(Material supplied Opens)

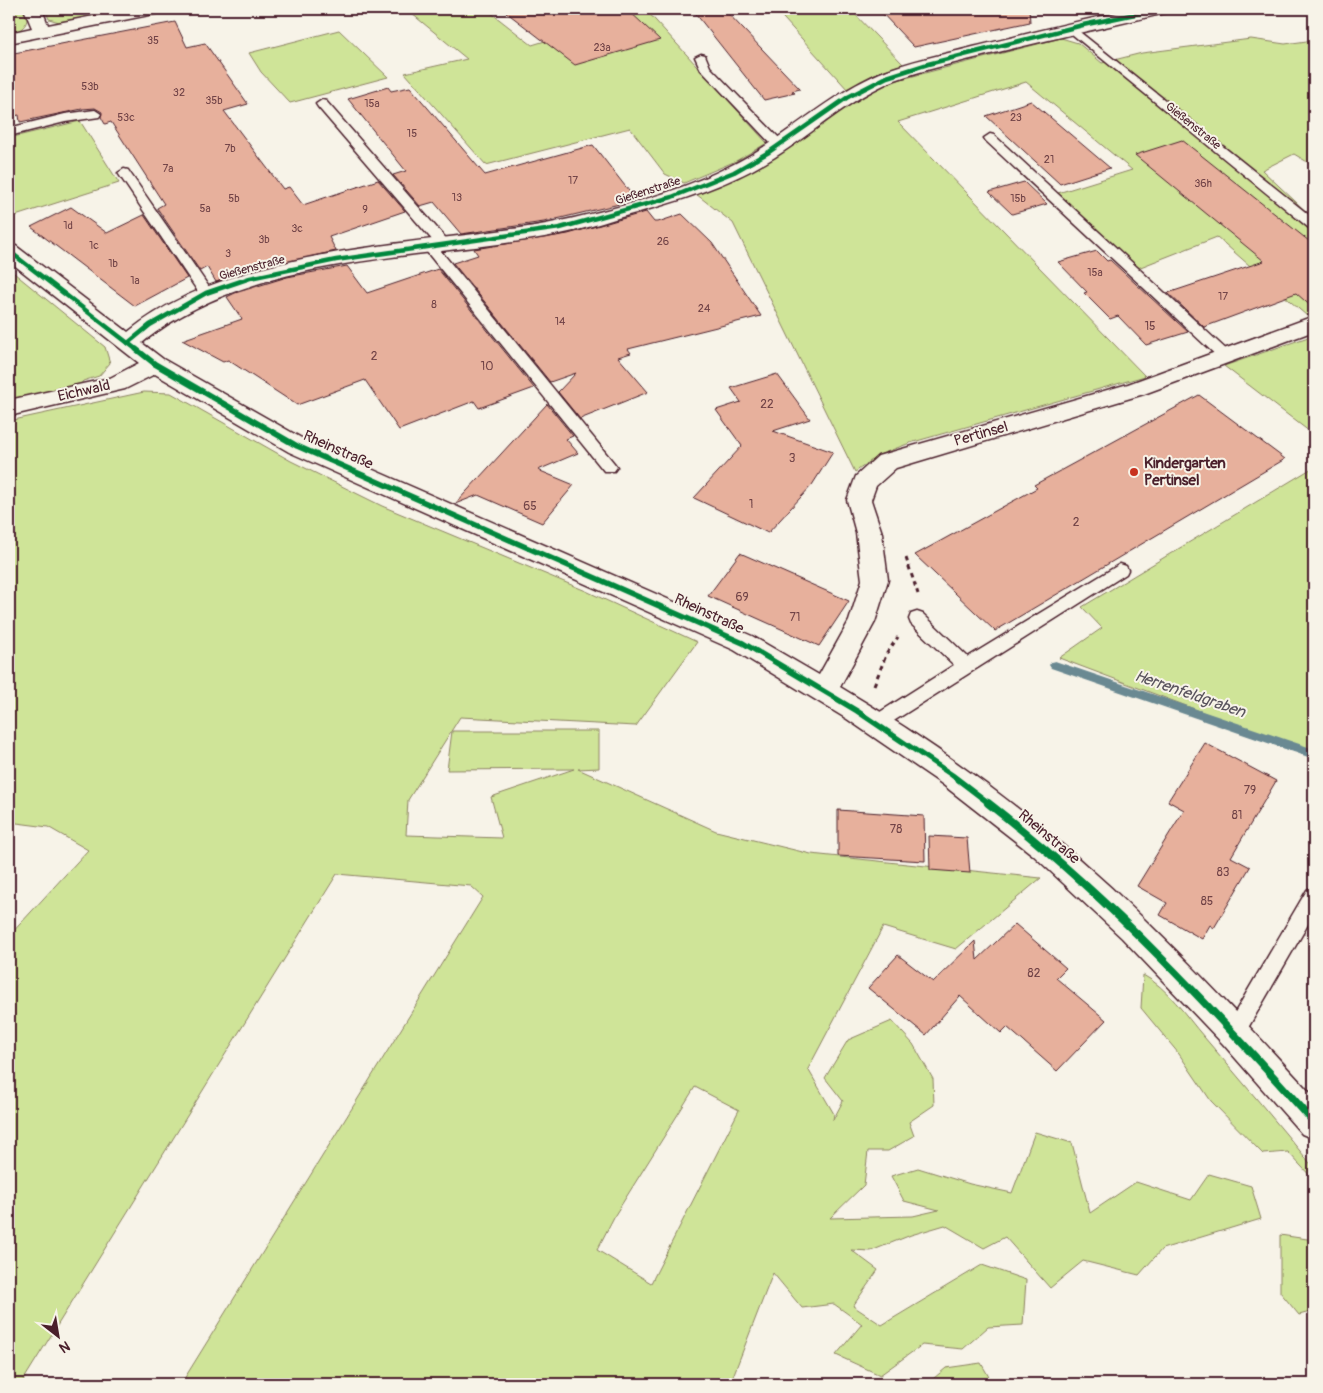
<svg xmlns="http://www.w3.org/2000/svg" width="1323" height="1393" viewBox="0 0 1323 1393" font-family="Pangolin,sans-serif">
<rect width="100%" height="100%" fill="#f7f3e8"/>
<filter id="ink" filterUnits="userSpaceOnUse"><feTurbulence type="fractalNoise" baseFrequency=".02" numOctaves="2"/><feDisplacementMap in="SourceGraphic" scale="10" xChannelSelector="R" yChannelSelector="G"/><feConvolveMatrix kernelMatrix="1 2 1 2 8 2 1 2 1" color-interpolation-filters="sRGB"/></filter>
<g filter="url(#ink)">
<g fill="#cfe498" stroke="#8c8262" fill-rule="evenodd">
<path d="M9,9H25C31,24 23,30 9,34Z"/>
<polygon points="45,9 137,9 59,22 49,19"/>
<polygon points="406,9 486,9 532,45 646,10 767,143 736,161 684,183 665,174 630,128 486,165 405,73 467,59"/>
<polygon points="775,9 850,9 903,64 876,73 848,90"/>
<polygon points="339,30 388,77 290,103 261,72 249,53"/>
<polygon points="1061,38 1078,43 1102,63 1142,53 1251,39 1285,44 1314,40 1314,166 1294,154 1262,170 1314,219 1314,314 1307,316 1217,237 1138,268 1058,193 1132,170 1026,82 898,122 1145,376 910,443 881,454 855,472 733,223 696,194 731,179 863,95 886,83"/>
<polygon points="80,121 119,183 9,218 9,138"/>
<polygon points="9,269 105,347 110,363 99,376 83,381 79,387 9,400"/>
<polygon points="1314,335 1314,435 1224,366"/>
<path d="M144,392L171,393L291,461L382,506L586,591L697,642L636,726L460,717L408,800L406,835L502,838L491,797L574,769L447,770L452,731H599V768L578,769L716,831L811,854L1041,878L956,949L883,927L808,1069L834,1114L833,1120L843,1101L825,1078L848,1040L892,1021L913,1044L933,1079L934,1105L909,1122L914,1136L888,1151H868L864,1185L830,1218L913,1216L939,1210L904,1201L891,1176L918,1168L970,1184L1012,1193L1035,1132L1072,1143L1090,1213L1136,1182L1191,1200L1209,1174L1251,1186L1261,1219L1162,1249L1139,1275L1083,1261L1050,1288L1005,1237L984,1248L945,1225L911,1235L871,1251L851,1250L878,1270L853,1306L882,1325L982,1265L1026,1280L1023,1325L988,1327L963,1349L922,1345L880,1375L836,1355L862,1324L834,1304L802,1308L773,1273L730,1384H181L483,897L471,886L337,874L21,1384H9V936L88,850L48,827L9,822V421ZM695,1087L739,1110L651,1283L597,1250L615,1215Z"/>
<polygon points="1314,467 1314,751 1237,725 1059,658 1102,628 1082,607"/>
<path d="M1143,975C1168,988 1185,1015 1204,1037C1241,1080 1278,1124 1314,1168V1180L1288,1152L1263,1154L1211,1101L1179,1054L1141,1008Z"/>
<polygon points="1280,1235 1314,1240 1314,1311 1299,1315 1280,1292"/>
<polygon points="981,1363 993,1384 927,1384 946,1368"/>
</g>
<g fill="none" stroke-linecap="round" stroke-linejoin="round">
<polygon fill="#6a8992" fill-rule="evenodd" points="1055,661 1314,749 1314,759 1051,668 1049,665 1051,662"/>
</g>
<g fill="#e7b09c" stroke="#4a1f2b">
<polygon points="502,9 627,9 660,40 575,65"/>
<polygon points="692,9 724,9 800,89 792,91 795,93 764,100"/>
<polygon points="878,9 1029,9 1030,22 914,47"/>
<polygon points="175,22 187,47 205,43 248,104 224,111 283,189 289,187 303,205 378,180 405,211 329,237 336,251 255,269 216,282 207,267 200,271 157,208 164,204 111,122 105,124 101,117 102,112 95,108 82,109 20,122 19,115 9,117 9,54"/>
<polygon points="388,87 391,91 410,87 485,175 593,145 636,200 544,222 461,234 434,202 420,206 393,175 406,171 348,99"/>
<polygon points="1031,101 1110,168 1060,184 986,116"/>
<polygon points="1182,140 1314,245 1314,309 1296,293 1204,327 1168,293 1264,261 1135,155"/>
<polygon points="1024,182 1047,204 1012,214 989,192"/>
<polygon points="71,207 107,233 144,215 187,278 135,306 31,227"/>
<polygon points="646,212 654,222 658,222 682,214 712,243 761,316 628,349 631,353 618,357 648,392 580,419 558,392 576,373 550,382 453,263 478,255 474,249 568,234"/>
<polygon points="1097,251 1107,261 1110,260 1188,332 1146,345 1118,316 1110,319 1084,293 1087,292 1058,262"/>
<polygon points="347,266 367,293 438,269 534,388 479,408 474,401 399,430 365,380 297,405 228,360 223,362 182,340 242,319 227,297 235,293 287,277"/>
<polygon points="777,374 810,419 773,431 833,452 812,485 768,533 694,498 742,446 716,410 741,402 731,388"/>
<polygon points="1199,395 1285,459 995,631 915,555 1037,488 1034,485"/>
<polygon points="547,404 573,436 566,439 578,453 538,470 574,485 542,523 478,495 455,504"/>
<polygon points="740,553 849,601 819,646 708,596"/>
<polygon points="1205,743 1276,781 1231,857 1250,867 1214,928 1210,925 1202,939 1160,915 1167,903 1137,886 1184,810 1168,801"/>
<polygon points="838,810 924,816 925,861 838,856"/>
<polygon points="929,836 967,838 970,873 930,870"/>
<polygon points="1015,924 1066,968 1056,978 1106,1020 1057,1071 1007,1027 1001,1033 960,996 926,1035 868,988 898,955 933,982 975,941 977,960"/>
</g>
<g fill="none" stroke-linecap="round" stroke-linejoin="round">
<defs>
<g id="lane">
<polygon points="1071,25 1314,219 1314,229 1309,228 1067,30 1067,26"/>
<polygon points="701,54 705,55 710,67 783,142 785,145 783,148 775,148 701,70 695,57"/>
<polygon points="322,100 326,101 450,243 452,246 450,249 440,249 318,107 316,104"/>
<polygon points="95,110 101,114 99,117 65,122 9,136 9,128 65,114"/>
<polygon points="990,134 994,135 1230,353 1232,356 1230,359 1220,359 986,141 984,138"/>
<polygon points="124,169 128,170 211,290 213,293 211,296 201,296 118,173"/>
<polygon points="431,244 436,245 614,463 617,467 614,471 604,471 426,251 424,248 426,245"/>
<polygon points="1120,564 1126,566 1128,570 1126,574 881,729 875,731 869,729 866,724 869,719 954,665 911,624 909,619 911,614 917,612 923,614 968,657"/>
<polygon points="1314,887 1314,914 1241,1040 1234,1043 1227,1040 1224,1033 1227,1026 1307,890"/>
</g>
<g id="street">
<polygon points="24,9 42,9 48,25 129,9 163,9 160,13 154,14 9,43 9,33 32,28"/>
<path d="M1135,9H1168L1165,13C1103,28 1041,41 979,57C951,64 922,70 895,80C850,98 815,132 775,157C727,187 673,203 618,218C599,224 580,230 560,234C425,261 252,252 142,343L163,359L305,440L752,636L819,675L849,621L862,580L856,533L847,500L856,476L878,456L1128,384L1314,316V331L1144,394L896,468L876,486L871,500L882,533L888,580L875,622L840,687C950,752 1053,830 1144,919C1203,976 1259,1037 1314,1097V1139L1302,1134L1223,1044L1122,938L1033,855L942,784L847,719L734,650L289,452L155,374L125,389L9,416V400L110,378L139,363L9,261V245L16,246L128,332C223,255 379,247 497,231C518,228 540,226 560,221C629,206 702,186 762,148C801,123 836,92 880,73C909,61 942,55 973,47C1027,34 1081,20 1135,9Z"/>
</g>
</defs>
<use href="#lane" stroke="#4a1f2b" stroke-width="3"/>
<use href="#street" stroke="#4a1f2b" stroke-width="3"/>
<g stroke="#4a1f2b" stroke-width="3" stroke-dasharray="4.5 4" stroke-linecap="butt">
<polyline points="906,558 918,594"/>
<polyline points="874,685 887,653 898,637"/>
</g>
<use href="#lane" fill="#f7f3e8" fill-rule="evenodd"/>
<use href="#street" fill="#f7f3e8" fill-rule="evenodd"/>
<defs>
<g id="cycleway-far2">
<polyline points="9,251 137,350"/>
<polyline points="128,343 150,325 206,293 250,278 336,260 560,228 672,197 734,172 769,152 848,97 887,77 928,64 1083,25 1159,9"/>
</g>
<polyline id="cycleway-far1" points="136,349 155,364 297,446 743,643 857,711 952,775 990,804"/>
<path id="cycleway" d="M988,803C1110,898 1211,1007 1314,1122"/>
</defs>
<use href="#cycleway-far2" stroke="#f7f3e8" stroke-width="7"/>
<use href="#cycleway-far1" stroke="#f7f3e8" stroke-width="9"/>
<use href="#cycleway" stroke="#f7f3e8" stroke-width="11"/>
<use href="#cycleway-far2" stroke="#00873e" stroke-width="4.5"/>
<use href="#cycleway-far1" stroke="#00873e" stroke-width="5.5"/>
<use href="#cycleway" stroke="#00873e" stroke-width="8"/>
</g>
</g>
<circle fill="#c8321e" stroke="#f7f3e8" stroke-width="2" cx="1134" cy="472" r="5"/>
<g text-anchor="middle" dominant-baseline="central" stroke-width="4" stroke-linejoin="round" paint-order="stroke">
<g font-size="11" fill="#714347">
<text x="153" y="40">35</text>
<text x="602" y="47">23a</text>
<text x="90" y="86">53b</text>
<text x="179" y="92">32</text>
<text x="214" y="100">35b</text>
<text x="372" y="103">15a</text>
<text x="126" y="117">53c</text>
<text x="1016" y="117">23</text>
<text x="412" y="133">15</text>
<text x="230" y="148">7b</text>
<text x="1049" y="159">21</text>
<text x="168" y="168">7a</text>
<text x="573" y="180">17</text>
<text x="1203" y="183">36h</text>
<text x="457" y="197">13</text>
<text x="234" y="198">5b</text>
<text x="1018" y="198">15b</text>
<text x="205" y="208">5a</text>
<text x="365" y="209">9</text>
<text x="68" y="225">1d</text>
<text x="297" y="228">3c</text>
<text x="264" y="239">3b</text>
<text x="663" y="241">26</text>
<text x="94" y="245">1c</text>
<text x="228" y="253">3</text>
<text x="113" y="263">1b</text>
<text x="1095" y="272">15a</text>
<text x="135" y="280">1a</text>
<text x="1223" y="296">17</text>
<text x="434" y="304">8</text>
<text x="704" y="308">24</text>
<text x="560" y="321">14</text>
</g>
<g font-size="12" fill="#4a1f2b" stroke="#f7f3e8">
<text transform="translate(1193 126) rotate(39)">Gießenstraße</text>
<text transform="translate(648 191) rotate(-18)">Gießenstraße</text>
<text transform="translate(252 268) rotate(-15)">Gießenstraße</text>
</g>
<g font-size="12" fill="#714347">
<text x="1150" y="326">15</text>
<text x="374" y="356">2</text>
<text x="487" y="366">10</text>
<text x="767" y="404">22</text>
<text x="792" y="458">3</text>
<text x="751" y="504">1</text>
<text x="530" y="506">65</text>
<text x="1076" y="522">2</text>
<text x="742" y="597">69</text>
<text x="795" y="617">71</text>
<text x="1250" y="790">79</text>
<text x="1237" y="815">81</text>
<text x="896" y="829">78</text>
<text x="1223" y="872">83</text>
<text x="1207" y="901">85</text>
<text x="1034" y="973">82</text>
</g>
<g font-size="15" fill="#4a1f2b" stroke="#f7f3e8">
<text transform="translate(84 391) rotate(-13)">Eichwald</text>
<text transform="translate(981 434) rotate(-16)">Pertinsel</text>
<text transform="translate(338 450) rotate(24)">Rheinstraße</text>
<text transform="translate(709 614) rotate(25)">Rheinstraße</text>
<text transform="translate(1049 837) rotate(40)">Rheinstraße</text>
</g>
<g font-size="15" font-weight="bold" fill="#4a1f2b" stroke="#f7f3e8" text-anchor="start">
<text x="1144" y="463">Kindergarten<tspan x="1144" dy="17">Pertinsel</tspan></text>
</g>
<g font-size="16" font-style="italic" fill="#5a545e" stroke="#f7f3e8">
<text transform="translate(1190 694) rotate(19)">Herrenfeldgraben</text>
</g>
</g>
<rect width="1323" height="1393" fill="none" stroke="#f7f3e8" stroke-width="30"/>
<rect x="15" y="15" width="1293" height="1363" fill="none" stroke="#4a1f2b" stroke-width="2" filter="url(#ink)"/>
<g transform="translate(58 1336) rotate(149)" stroke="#f7f3e8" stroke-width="4" paint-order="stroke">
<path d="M0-4L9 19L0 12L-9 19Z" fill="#4a1f2b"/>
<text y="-8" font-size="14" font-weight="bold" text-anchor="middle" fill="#4a1f2b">N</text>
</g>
</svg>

(Material supplied Closes)

:: Work order ::
For every line above that includes the string "middle", copy the line.

:: Response box ::
<g text-anchor="middle" dominant-baseline="central" stroke-width="4" stroke-linejoin="round" paint-order="stroke">
<text y="-8" font-size="14" font-weight="bold" text-anchor="middle" fill="#4a1f2b">N</text>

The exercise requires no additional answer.